The two men certainly respected each other, and I don’t believe they disliked each other. However, both men had their own ideas about late night television, and, in the end, they were just too different. I would add one additional however, though, and mention that Tom and Dave on screen at the same time was something to see.

In the first of the three interviews, Tom tried as hard as he could to get to the heart of who Dave was as a person. Dave (appearing via satellite from the set of his own show), on the other hand, preferred to crack jokes. They found middle ground by spending a good deal of time discussing Dave’s appreciation for the world of broadcasting. Early on in his career, Dave seemed to take a cue from Johnny Carson and not reveal too much about his personal life on camera.
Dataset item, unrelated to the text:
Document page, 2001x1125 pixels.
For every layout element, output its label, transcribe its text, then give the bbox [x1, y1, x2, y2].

Even today, after the allegations and revelations of the past year or so, he still isn’t one to sit down with someone else and talk from the heart.

In the second interview, Dave and Tom were not only sharing the same screen but also sharing the same studio. It was the only time the two men would share the same stage on “The Late Late Show.” From the top, Tom and Dave both acknowledged the previous interview was not to their liking (each for different reasons). This time around, they focused on Dave and his show, which was taping in California that week as part of “November sweeps.” There were fewer attempts by Snyder to engage Letterman in discussions of a personal nature. There was a good deal of industry talk in this interview.
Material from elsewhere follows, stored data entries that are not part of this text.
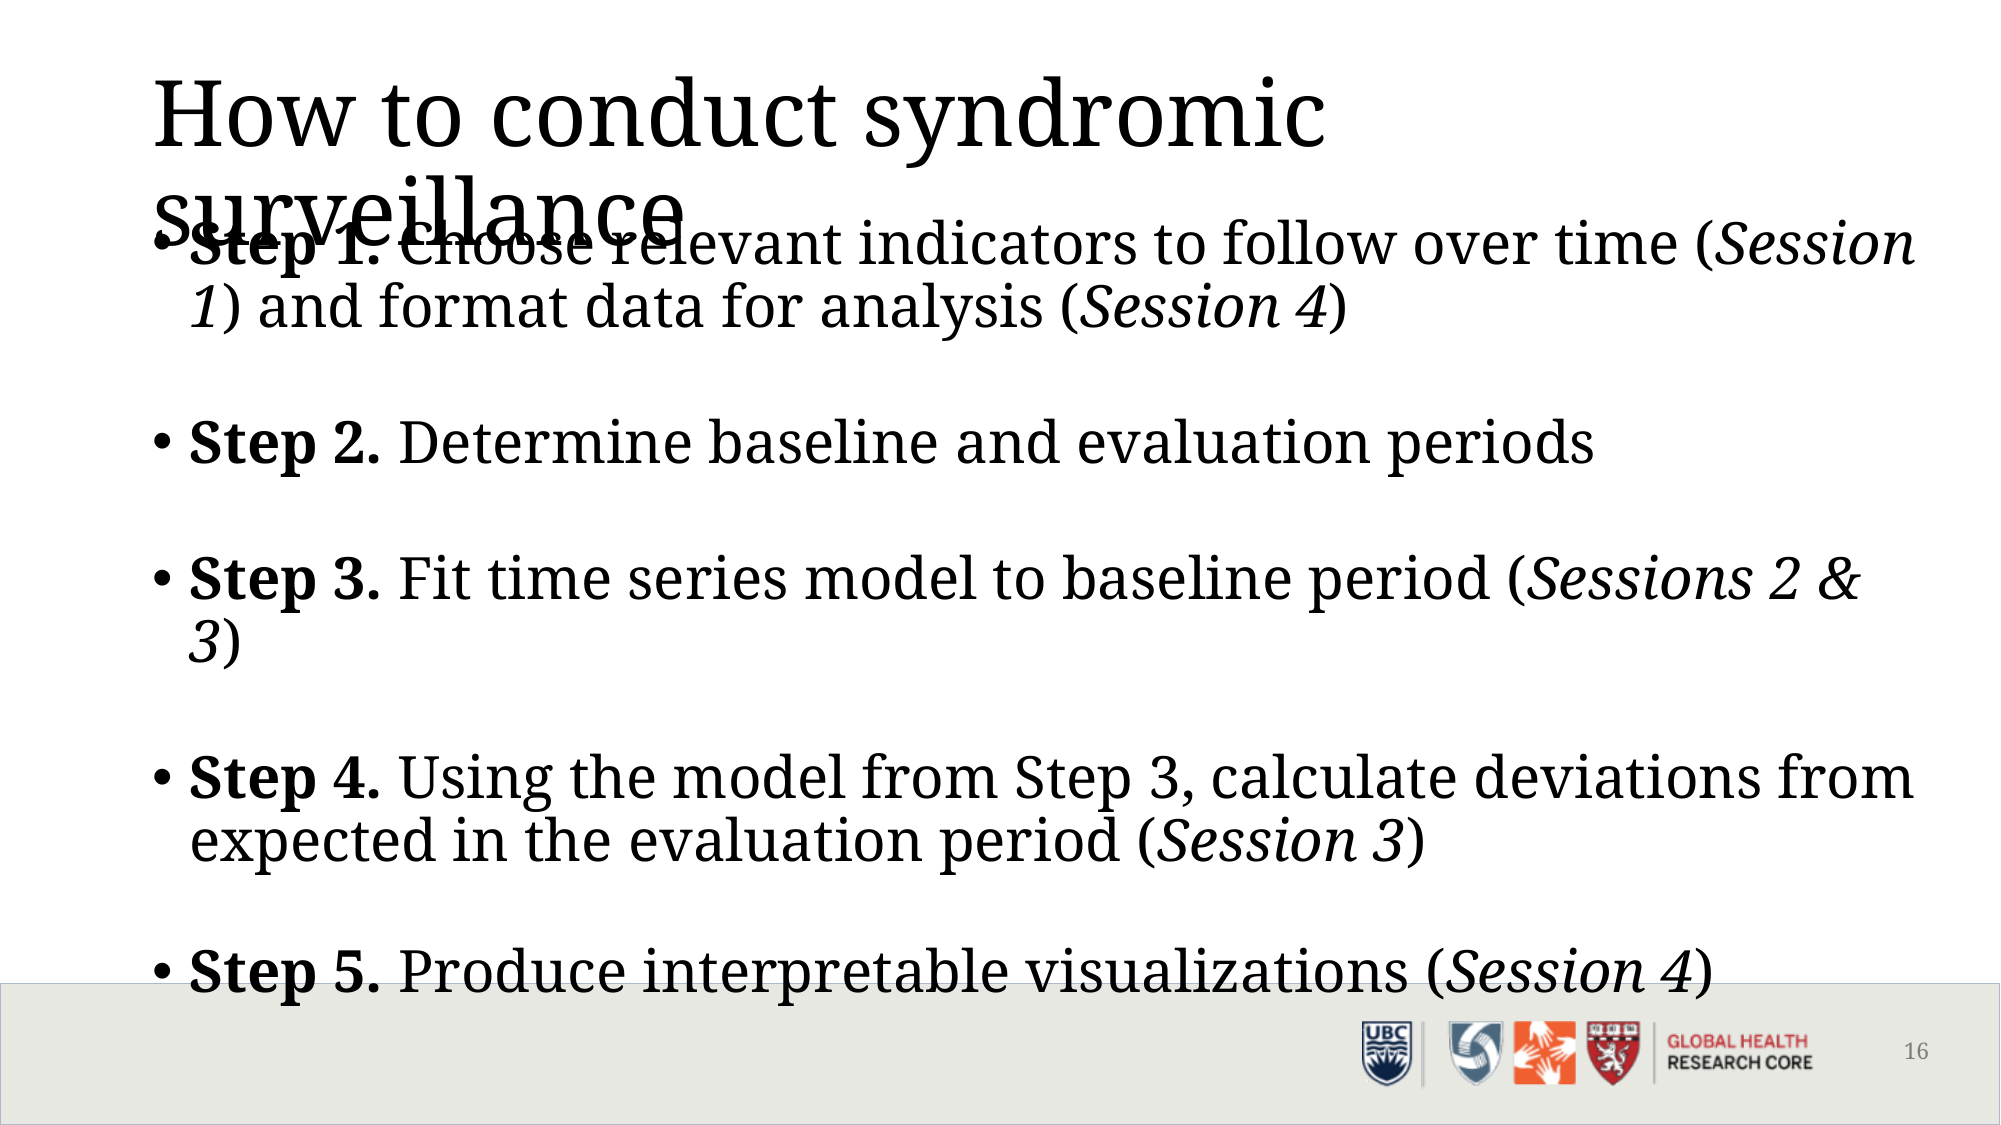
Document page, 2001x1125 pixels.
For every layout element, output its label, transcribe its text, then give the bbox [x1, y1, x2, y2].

text_box Step 1. Choose relevant indicators to follow over time (Session 1) and format data for analysis (Session 4) Step 2. Determine baseline and evaluation periods Step 3. Fit time series model to baseline period (Sessions 2 & 3) Step 4. Using the model from Step 3, calculate deviations from expected in the evaluation period (Session 3) Step 5. Produce interpretable visualizations (Session 4) [137, 206, 1934, 919]
text_box How to conduct syndromic surveillance [137, 59, 1863, 206]
picture [1362, 1021, 1859, 1114]
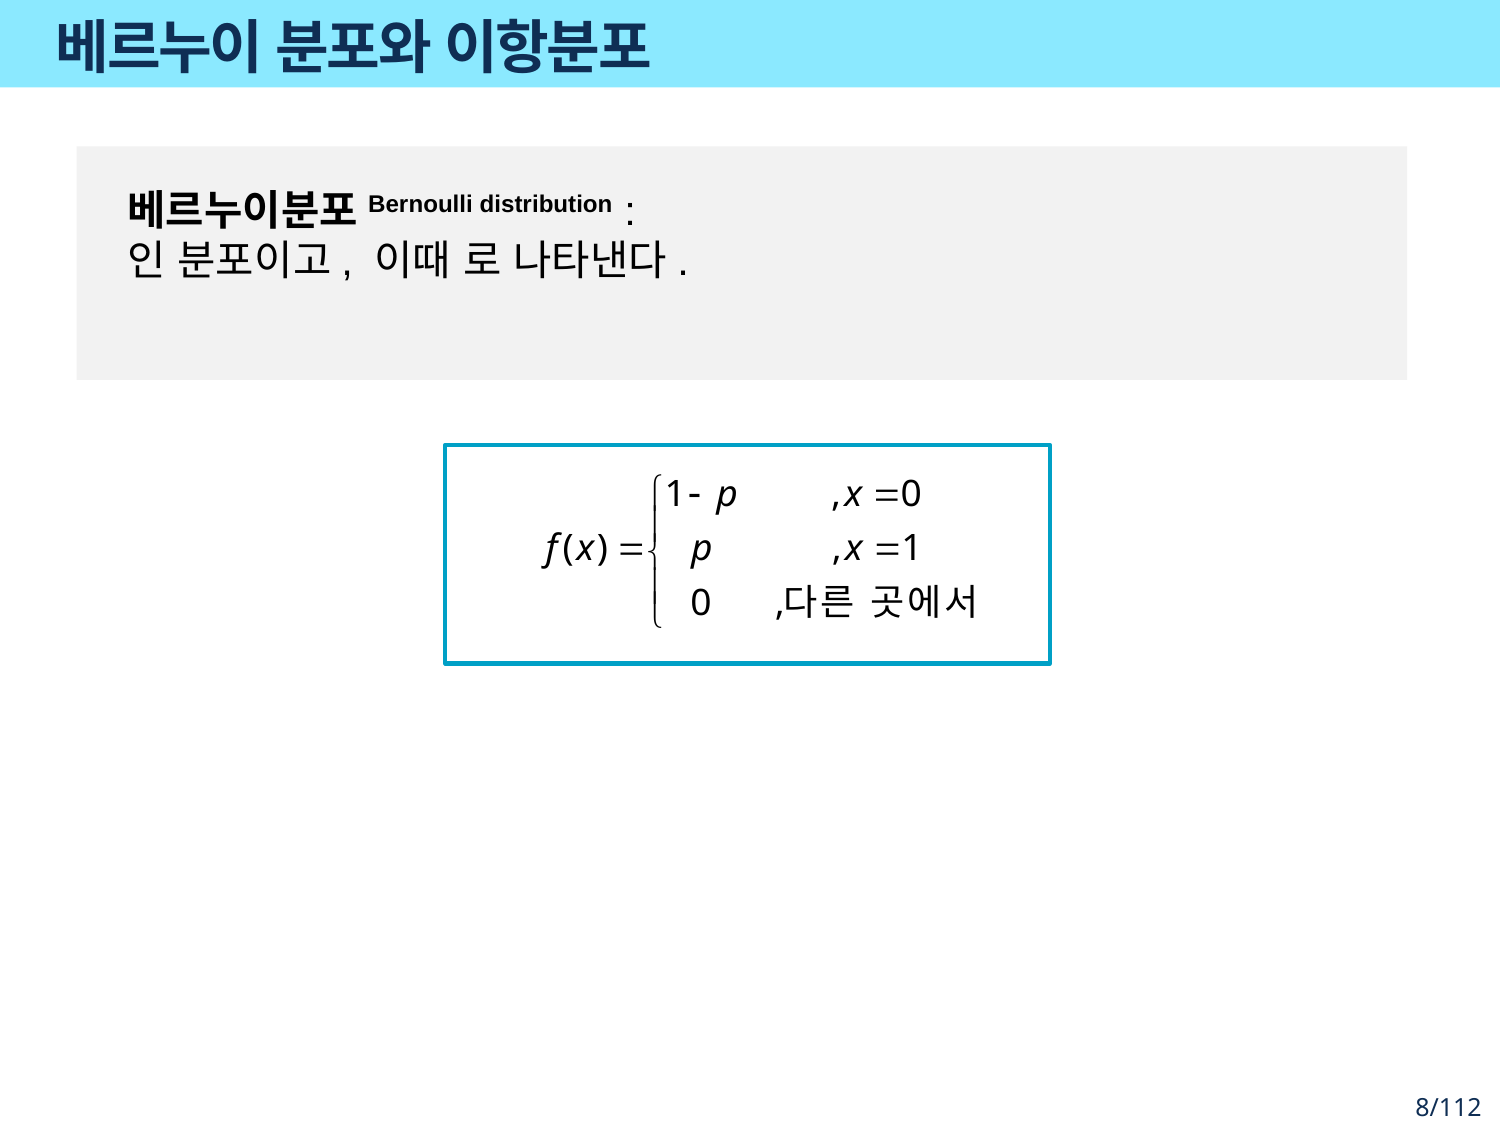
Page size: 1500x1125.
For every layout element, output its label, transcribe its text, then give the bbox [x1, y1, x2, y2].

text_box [533, 466, 982, 637]
title 베르누이 분포와 이항분포 [40, 5, 1288, 84]
text_box [75, 144, 1409, 382]
text_box [443, 443, 1052, 666]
The final chance Tom Snyder would have to interview his boss came in February of 1997, the month CBS was celebrating Dave’s 15th year in late night (counting “Late Night” on NBC). The interview functioned more as a career retrospective than a conversation, with Dave lamenting about his flaws and shying away from all of Tom’s attempts to praise his accomplishments. As it happened, it was fun to watch, but realizing that it would be the last time the two men would appear together, one can’t help but wish for more.

The goblins who control embedding video onto websites have been less than cooperative with the last of the three interview clips. Please click anywhere on this paragraph to be directed to the video clip, and be patient — it is a large file and will take several minutes to load.

Dave would periodically call into Tom’s show under various pseudonyms such as “Elliot from Gas City, Utah” and perform a little shtick, but these three interviews represent the sum total of the time the two spent together while they both worked for CBS. In early 1999, Snyder would leave CBS. “The Late Late Show” would adopt a less conversational tone, emphasizing comedy and bearing a closer resemblance to Dave’s late night show (and every other late night show at the time). Tom would appear on “The Late Show” as one of the substitute hosts who filled in for Dave as he recovered from heart surgery, but he was never again seen on camera with Dave.

I don’t believe these interviews are emblematic of anything specific, but they do represent a time and a place when two broadcasters with two different styles and sensibilities came together and talked about the nature of their art. Whether in the form of personal experiences, industry commentary, or professional highlights, anyone with any appreciation for the art form should be interested in what these two had to say.